### Source:

Databases

Postgres audit: what we check before an analytics agent

Before we quote an analytics agent, we ssh into a replica and run six queries. Twenty minutes of audit. Here is the exact checklist we use.

Jacob Molkenboer· Founder · A Brand New Company· 16 Aug 2024· 7 min

Open oak index-card drawer with brass divider, cream ledger stack, green tab card, red wax seal on ivory paper.

The deal sheet says "analytics agent: pulls metrics from your Postgres, posts a daily digest to the founder's Slack." Before we send the quote, we ssh into a read replica and run six queries. They take about twenty minutes. Most of the time they tell us the agent will work fine. Roughly one client in four, they tell us we'd be billing a feature on top of a database that has been quietly broken for two years.

This post is the checklist. If you are a founder or an ops lead at a sub-€5M SaaS and someone is about to wire an agent into your Postgres, you can run these yourself before you sign anything. None of it requires writing application code. All of it is read-only.

### Your tasks:
1) Replace every "park" with "green space" in the records, starting at their first line and ending at the line that contains "building: (319, 134)". Return those lines with nothing else changed.
2) Extend the Postgres audit checklist text, picking up after its final sentence.
The records have no connection to the Postgres audit text.

### Exercise input:
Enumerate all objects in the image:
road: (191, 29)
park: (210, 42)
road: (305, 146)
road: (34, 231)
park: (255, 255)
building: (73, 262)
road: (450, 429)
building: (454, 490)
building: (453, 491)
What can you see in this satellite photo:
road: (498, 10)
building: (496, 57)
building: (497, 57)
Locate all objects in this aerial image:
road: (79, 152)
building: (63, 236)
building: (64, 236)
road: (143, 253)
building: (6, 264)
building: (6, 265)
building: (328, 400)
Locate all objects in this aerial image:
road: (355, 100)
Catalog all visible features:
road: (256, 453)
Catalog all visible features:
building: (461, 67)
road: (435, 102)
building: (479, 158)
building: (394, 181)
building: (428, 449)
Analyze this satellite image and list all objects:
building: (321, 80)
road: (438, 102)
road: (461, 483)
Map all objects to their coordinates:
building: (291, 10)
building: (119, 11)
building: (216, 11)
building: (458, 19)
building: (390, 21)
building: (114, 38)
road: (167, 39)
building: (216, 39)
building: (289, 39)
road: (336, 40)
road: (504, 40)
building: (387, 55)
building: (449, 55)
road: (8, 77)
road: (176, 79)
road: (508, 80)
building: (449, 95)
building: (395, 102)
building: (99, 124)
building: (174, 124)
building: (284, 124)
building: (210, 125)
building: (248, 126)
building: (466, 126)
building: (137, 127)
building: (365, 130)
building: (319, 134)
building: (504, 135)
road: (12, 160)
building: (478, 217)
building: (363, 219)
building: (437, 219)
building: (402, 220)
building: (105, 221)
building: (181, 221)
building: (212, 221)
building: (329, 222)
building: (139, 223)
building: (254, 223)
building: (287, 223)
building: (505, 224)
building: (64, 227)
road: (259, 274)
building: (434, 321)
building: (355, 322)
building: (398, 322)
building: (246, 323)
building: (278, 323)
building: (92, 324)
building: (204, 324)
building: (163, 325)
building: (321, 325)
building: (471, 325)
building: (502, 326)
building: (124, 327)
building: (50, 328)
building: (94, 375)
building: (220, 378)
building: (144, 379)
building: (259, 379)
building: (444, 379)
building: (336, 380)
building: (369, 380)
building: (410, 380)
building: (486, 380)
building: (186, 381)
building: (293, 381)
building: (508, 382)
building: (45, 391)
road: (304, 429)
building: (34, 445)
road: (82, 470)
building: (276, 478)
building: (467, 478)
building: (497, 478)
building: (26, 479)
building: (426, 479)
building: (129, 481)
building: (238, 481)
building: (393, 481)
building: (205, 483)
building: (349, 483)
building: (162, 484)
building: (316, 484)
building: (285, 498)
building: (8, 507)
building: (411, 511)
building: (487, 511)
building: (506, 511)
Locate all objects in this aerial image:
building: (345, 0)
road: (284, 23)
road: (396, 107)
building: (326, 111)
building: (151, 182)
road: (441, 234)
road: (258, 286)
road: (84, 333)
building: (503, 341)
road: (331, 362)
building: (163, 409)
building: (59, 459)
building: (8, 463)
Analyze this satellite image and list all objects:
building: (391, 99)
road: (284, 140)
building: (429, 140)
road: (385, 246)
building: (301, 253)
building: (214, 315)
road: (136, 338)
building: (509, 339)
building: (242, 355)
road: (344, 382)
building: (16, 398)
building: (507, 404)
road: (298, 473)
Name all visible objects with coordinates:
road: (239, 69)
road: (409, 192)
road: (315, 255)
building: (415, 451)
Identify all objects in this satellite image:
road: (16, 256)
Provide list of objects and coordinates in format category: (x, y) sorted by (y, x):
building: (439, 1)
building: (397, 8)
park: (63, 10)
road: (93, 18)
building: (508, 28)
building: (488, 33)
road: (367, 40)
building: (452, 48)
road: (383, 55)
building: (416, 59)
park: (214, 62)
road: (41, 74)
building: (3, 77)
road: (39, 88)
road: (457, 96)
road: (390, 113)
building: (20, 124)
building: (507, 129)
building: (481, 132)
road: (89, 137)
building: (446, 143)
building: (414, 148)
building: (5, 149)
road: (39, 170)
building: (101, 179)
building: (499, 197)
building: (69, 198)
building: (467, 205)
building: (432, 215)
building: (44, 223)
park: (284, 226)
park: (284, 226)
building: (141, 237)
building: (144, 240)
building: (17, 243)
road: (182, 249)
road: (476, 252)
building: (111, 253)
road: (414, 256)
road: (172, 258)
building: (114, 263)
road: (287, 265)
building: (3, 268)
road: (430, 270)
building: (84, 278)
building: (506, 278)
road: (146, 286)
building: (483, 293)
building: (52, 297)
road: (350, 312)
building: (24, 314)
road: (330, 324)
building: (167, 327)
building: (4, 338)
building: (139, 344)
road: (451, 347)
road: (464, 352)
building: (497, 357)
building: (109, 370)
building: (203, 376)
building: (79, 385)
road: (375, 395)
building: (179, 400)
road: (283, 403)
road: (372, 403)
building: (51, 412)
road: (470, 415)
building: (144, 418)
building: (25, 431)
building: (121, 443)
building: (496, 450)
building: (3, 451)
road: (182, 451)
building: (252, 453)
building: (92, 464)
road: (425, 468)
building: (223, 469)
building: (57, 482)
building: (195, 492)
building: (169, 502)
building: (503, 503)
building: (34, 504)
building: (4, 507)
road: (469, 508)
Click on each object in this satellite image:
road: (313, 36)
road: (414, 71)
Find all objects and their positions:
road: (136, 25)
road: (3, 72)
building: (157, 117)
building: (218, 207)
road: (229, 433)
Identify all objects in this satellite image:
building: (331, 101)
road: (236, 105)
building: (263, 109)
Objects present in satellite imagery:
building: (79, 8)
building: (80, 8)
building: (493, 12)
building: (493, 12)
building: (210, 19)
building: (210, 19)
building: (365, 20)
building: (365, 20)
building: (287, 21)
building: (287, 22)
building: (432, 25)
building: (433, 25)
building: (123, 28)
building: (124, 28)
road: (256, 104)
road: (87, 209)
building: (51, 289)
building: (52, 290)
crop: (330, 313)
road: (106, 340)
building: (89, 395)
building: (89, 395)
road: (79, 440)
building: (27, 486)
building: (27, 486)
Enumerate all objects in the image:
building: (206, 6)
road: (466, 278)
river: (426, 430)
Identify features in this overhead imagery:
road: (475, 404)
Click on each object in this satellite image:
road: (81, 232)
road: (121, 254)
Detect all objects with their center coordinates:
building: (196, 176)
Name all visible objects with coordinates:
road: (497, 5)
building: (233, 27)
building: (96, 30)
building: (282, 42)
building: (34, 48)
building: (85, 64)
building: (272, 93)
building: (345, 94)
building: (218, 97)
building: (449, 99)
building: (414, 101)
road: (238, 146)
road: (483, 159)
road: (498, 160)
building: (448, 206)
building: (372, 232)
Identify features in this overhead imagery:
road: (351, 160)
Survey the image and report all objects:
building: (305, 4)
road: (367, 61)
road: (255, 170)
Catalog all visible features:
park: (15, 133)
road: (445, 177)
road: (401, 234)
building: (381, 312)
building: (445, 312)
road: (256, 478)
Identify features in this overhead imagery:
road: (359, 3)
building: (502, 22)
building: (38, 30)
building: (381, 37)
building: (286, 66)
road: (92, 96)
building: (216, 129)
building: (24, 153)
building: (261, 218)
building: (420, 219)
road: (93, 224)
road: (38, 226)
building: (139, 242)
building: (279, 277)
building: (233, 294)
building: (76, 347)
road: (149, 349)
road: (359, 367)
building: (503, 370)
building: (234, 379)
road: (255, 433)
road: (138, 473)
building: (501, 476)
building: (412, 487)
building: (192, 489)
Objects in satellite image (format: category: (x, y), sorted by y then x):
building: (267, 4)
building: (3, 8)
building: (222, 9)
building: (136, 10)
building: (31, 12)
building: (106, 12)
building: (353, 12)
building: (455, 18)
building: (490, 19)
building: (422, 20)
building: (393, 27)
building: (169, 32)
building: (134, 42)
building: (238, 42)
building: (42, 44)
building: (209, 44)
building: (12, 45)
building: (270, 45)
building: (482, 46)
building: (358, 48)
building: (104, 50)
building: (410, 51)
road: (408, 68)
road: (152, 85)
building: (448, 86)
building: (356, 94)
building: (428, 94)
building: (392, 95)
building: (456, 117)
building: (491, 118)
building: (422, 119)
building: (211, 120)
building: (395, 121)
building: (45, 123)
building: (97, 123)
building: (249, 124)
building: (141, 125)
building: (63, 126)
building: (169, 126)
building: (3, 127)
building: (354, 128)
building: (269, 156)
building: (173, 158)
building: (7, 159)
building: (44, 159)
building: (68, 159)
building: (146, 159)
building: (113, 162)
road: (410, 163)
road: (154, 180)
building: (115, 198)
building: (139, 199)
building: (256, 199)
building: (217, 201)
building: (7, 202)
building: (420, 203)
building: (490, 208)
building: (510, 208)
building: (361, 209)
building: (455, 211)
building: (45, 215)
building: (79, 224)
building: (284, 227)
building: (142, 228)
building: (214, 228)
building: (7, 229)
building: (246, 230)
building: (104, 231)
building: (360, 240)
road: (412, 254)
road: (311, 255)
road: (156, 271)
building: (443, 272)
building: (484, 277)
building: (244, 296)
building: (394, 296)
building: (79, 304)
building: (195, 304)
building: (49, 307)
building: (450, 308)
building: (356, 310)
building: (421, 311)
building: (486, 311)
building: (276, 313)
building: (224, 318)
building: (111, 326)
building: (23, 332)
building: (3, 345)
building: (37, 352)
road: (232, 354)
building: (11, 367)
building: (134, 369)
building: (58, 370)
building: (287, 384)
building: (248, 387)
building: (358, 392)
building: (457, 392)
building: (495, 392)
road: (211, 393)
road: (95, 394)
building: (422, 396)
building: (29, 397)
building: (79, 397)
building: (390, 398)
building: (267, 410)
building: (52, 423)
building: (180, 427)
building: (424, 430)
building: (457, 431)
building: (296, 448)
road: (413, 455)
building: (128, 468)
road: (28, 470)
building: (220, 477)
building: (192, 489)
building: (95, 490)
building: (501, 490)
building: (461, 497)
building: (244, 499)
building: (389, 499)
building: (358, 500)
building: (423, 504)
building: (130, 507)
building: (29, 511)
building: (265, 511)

### Task responses:
1)
Enumerate all objects in the image:
road: (191, 29)
green space: (210, 42)
road: (305, 146)
road: (34, 231)
green space: (255, 255)
building: (73, 262)
road: (450, 429)
building: (454, 490)
building: (453, 491)
What can you see in this satellite photo:
road: (498, 10)
building: (496, 57)
building: (497, 57)
Locate all objects in this aerial image:
road: (79, 152)
building: (63, 236)
building: (64, 236)
road: (143, 253)
building: (6, 264)
building: (6, 265)
building: (328, 400)
Locate all objects in this aerial image:
road: (355, 100)
Catalog all visible features:
road: (256, 453)
Catalog all visible features:
building: (461, 67)
road: (435, 102)
building: (479, 158)
building: (394, 181)
building: (428, 449)
Analyze this satellite image and list all objects:
building: (321, 80)
road: (438, 102)
road: (461, 483)
Map all objects to their coordinates:
building: (291, 10)
building: (119, 11)
building: (216, 11)
building: (458, 19)
building: (390, 21)
building: (114, 38)
road: (167, 39)
building: (216, 39)
building: (289, 39)
road: (336, 40)
road: (504, 40)
building: (387, 55)
building: (449, 55)
road: (8, 77)
road: (176, 79)
road: (508, 80)
building: (449, 95)
building: (395, 102)
building: (99, 124)
building: (174, 124)
building: (284, 124)
building: (210, 125)
building: (248, 126)
building: (466, 126)
building: (137, 127)
building: (365, 130)
building: (319, 134)

2)
What "broken" looks like from the outside

The agent we ship for a typical analytics request does three things: it issues a handful of aggregate queries on a schedule, it materialises results into a small reporting table, and it posts a summary somewhere a human will read it. The queries themselves are usually unsurprising. Counts, sums, joins across two or three tables, a window function or two.

The agent is cheap. The database under it is the variable. We have seen the same SQL run in 80 ms on one client and 14 seconds on another, against tables of similar size. The 14-second case was not a query problem. It was a maintenance problem the team had inherited and never been told to look at.

So we audit. Six queries, one psql session, half an hour. The list below is what we actually run.

Table bloat, the first surprise

Postgres uses MVCC, which means an UPDATE does not overwrite a row. It writes a new version and marks the old one dead. Autovacuum is supposed to reclaim those dead rows. When it can't keep up, or was never tuned to, tables grow with ghost data. Sequential scans slow down. Index scans slow down. Backups balloon. Nobody notices, because the application still works.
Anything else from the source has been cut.